El albatros flotaba en el aire mientras esperaba que ella le
diera la señal de acceso. Se balanceaba de un lado a otro intentando ponérselo
difícil a cualquier libertario con malas ideas y un misil antiaéreo. No parecía
probable pues aquella ya era la tercera entrega, la cuarta si contaba la suya,
sin incidentes y, por otro lado, las hélices carenadas del fuselaje levantaban
tal cantidad de polvo que cubrían toda la plaza.
La sargento Histrina dio la señal y el enorme pájaro se posó
con una delicadeza que le era impropia. Segundos después, las partículas en
suspensión se dieron por aludidas y la gravedad hizo el resto. No había
detenido los rotores, pero gracias a sus mecanismos ya no empujaba el aire
hacia abajo. Si el piloto lo necesitaba, podría despegar de nuevo en un instante.
La rampa posterior cayó sin precauciones y dos de sus hombres se apresuraron a
sacar el contenedor con suministros. Los otros tres, cuatro con ella, seguían
vigilando el perímetro.
Sacaron el segundo paquete, que hacía el octavo con los
anteriores en el punto Alfa Uno y que completaba la cuenta para el final de la
misión; el momento más delicado según las charlas preparatorias. Ella nunca lo
había vivido, pero sí se lo había oído a otros veteranos cómo los ciudadanos
hambrientos asaltaban los contenedores cuando se descargaba el último. Temían
que les robaran la comida o, peor aún, que los vocistas más radicales la
volaran por los aires. Despegar con gente asaltando la carga podía volverse una
operación delicada; justo la clase de cosas que aparecen en los noticiarios
libertarios para vilipendiar a la RFP.
Por ello, cuando aún empujaban el último contenedor a su posición
final, ordenó a la unidad que se acercara al albatros. No había movimientos ni
en las ventanas ni en los portales de la plaza, pero la estaban observando; lo
notaba en el fondo de su cabeza, en el hueco que había entre su pelo cortado al
mínimo y el casco de la armadura, un picor que no podía aplacar.
Tras depositar la carga, los dos portadores volvieron al
interior e informaron que ya estaban en posición, es decir, junto a la rampa
protegiendo la retirada. Vettera, al que llamaban así porque era el único que
había estado en la capital y le gustaba presumir de ello, y la novata Dos
Micras hicieron lo propio instantes después. Sólo quedaban fuera ella y el
Loco, un jodido perturbado que se había ganado el mote al saltar desde 10
metros de altura sin arnés de descenso. Fue en ese momento cuando empezaron los
disparos e Histrina, más que sorprendida, se sintió decepcionada. Habían estado
allí cinco largos minutos; si querían atacarlos no era el mejor momento.
Devolvió el fuego, seguido después por cuatro armas más y
los cañones gemelos del VA01 y del ruido de las hélices al volver a levantar el
polvo. Fue retrocediendo, sin abandonar las coberturas, cuando cayó en la
cuenta: ¿cuatro armas? Y su instinto le hizo volver la cabeza. Vio a Dos Micras
haciendo señas a un joven para que se detuviera. No parecía tener muchos años.

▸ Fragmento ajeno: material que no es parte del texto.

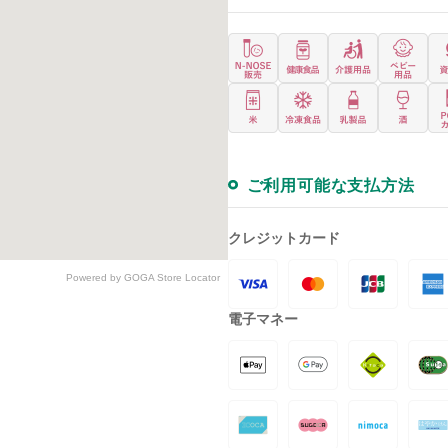
ご利用可能な支払方法
クレジットカード
Powered by GOGA Store Locator
電子マネー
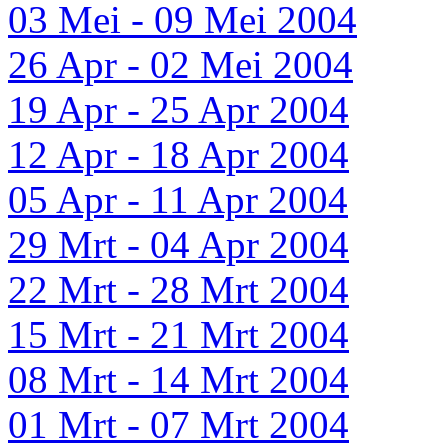
03 Mei - 09 Mei 2004
26 Apr - 02 Mei 2004
19 Apr - 25 Apr 2004
12 Apr - 18 Apr 2004
05 Apr - 11 Apr 2004
29 Mrt - 04 Apr 2004
22 Mrt - 28 Mrt 2004
15 Mrt - 21 Mrt 2004
08 Mrt - 14 Mrt 2004
01 Mrt - 07 Mrt 2004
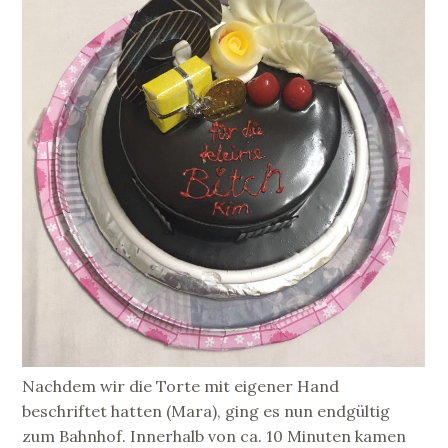
Nachdem wir die Torte mit eigener Hand
beschriftet hatten (Mara), ging es nun endgültig
zum Bahnhof. Innerhalb von ca. 10 Minuten kamen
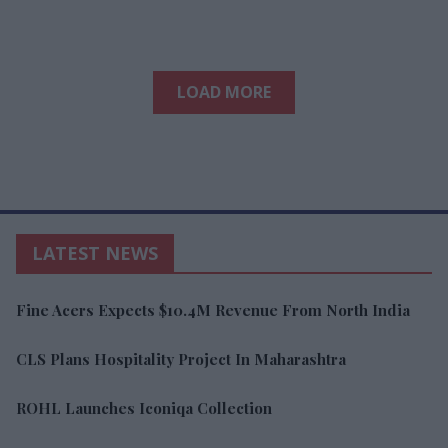
LOAD MORE
LATEST NEWS
Fine Acers Expects $10.4M Revenue From North India
CLS Plans Hospitality Project In Maharashtra
ROHL Launches Iconiqa Collection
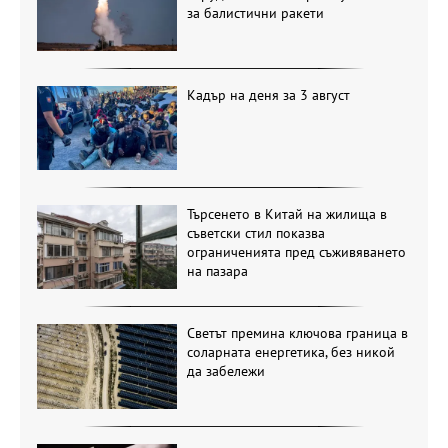
за балистични ракети
Кадър на деня за 3 август
Търсенето в Китай на жилища в
съветски стил показва
ограниченията пред съживяването
на пазара
Светът премина ключова граница в
соларната енергетика, без никой
да забележи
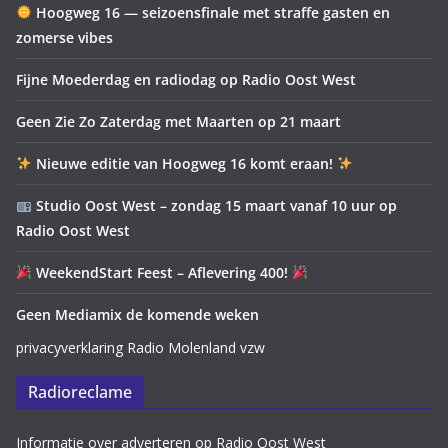
Hoogweg 16 — seizoensfinale met straffe gasten en
zomerse vibes
Fijne Moederdag en radiodag op Radio Oost West
Geen Zie Zo Zaterdag met Maarten op 21 maart
Nieuwe editie van Hoogweg 16 komt eraan!
Studio Oost West – zondag 15 maart vanaf 10 uur op
Radio Oost West
WeekendStart Feest – Aflevering 400!
Geen Mediamix de komende weken
privacyverklaring Radio Molenland vzw
Radioreclame
Informatie over adverteren op Radio Oost West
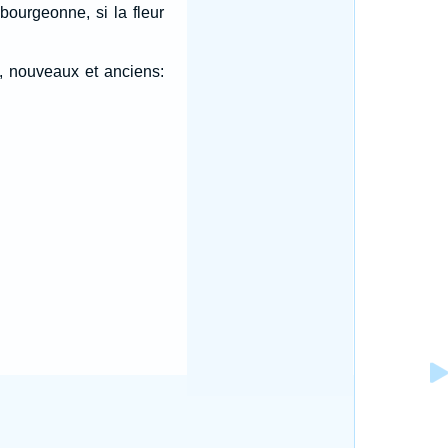
bourgeonne, si la fleur
s, nouveaux et anciens:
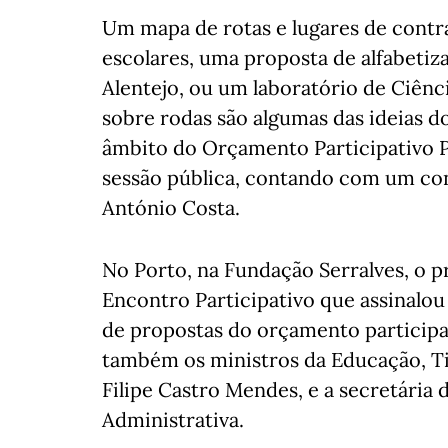
Um mapa de rotas e lugares de contra
escolares, uma proposta de alfabetiza
Alentejo, ou um laboratório de Ciênc
sobre rodas são algumas das ideias d
âmbito do Orçamento Participativo Po
sessão pública, contando com um con
António Costa.
No Porto, na Fundação Serralves, o p
Encontro Participativo que assinalo
de propostas do orçamento particip
também os ministros da Educação, Ti
Filipe Castro Mendes, e a secretária
Administrativa.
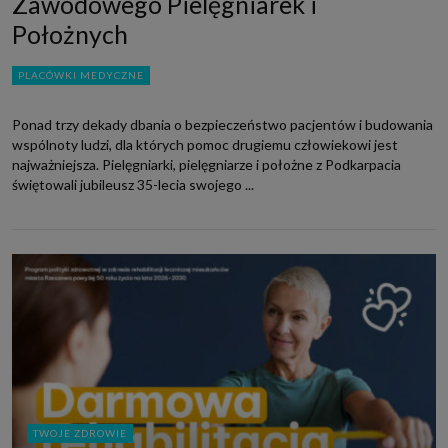
Zawodowego Pielęgniarek i
Położnych
PLACÓWKI MEDYCZNE
Ponad trzy dekady dbania o bezpieczeństwo pacjentów i budowania
wspólnoty ludzi, dla których pomoc drugiemu człowiekowi jest
najważniejsza. Pielęgniarki, pielęgniarze i położne z Podkarpacia
świętowali jubileusz 35-lecia swojego ...
TWOJE ZDROWIE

Los zapatos le venían grandes, aunque se habían usado mucho. El enrome abrigo
tampoco era de su talla y andaba encorvado como si las piernas no fueran
capaces de sostenerle. En apariencia, se dirigía a los suministros con los ojos
fijos en su contenido e ignoraba los disparos. No, entonces lo vio claro, eran
los disparos quienes le ignoraban a él. Gritó mientras intentaba disparar a la
amenaza, pero está decidió que aquel era el momento adecuado para correr al
interior del albatros arrastrando con él a la infante. El piloto, que debía
estar observando la escena, intentó elevar el morro y expulsar así al intruso,
pero no tuvo tiempo. Algo estalló en la bodega de carga cuando estaba a pocos
metros, pero el aparato, que era una de las cosas más robustas de la infantería
móvil, siguió elevándose. Una segunda explosión, unos metros más arriba,
despiezó por completo la aeronave.
Llovieron fragmentos de fuselaje, piezas de los motores y
restos humanos. Uno de ellos, quizás uno de los patines de descenso, golpeó la
cabeza de Histrina. Lucho por resistir, pero no lo consiguió y mientras la
oscuridad le abrazaba su analítico cerebro militar se dio cuenta que los
disparos habían cesado. Tampoco le sorprendió.